#### [Goal of the exercise]
Update the lines below by replacing "Segment" with "Outline" and leaving everything else unchanged.

[Collected data]

-- START --

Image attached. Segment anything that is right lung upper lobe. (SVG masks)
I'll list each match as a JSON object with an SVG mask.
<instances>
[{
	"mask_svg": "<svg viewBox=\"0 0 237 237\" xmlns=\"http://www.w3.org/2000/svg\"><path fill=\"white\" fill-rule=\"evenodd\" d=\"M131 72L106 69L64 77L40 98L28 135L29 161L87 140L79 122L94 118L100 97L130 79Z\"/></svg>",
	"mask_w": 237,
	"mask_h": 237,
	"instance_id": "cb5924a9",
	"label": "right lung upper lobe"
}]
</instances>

-- END --

#### [Task result]
Image attached. Outline anything that is right lung upper lobe. (SVG masks)
I'll list each match as a JSON object with an SVG mask.
<instances>
[{
	"mask_svg": "<svg viewBox=\"0 0 237 237\" xmlns=\"http://www.w3.org/2000/svg\"><path fill=\"white\" fill-rule=\"evenodd\" d=\"M131 72L106 69L64 77L40 98L28 135L29 161L87 140L79 122L94 118L100 97L130 79Z\"/></svg>",
	"mask_w": 237,
	"mask_h": 237,
	"instance_id": "cb5924a9",
	"label": "right lung upper lobe"
}]
</instances>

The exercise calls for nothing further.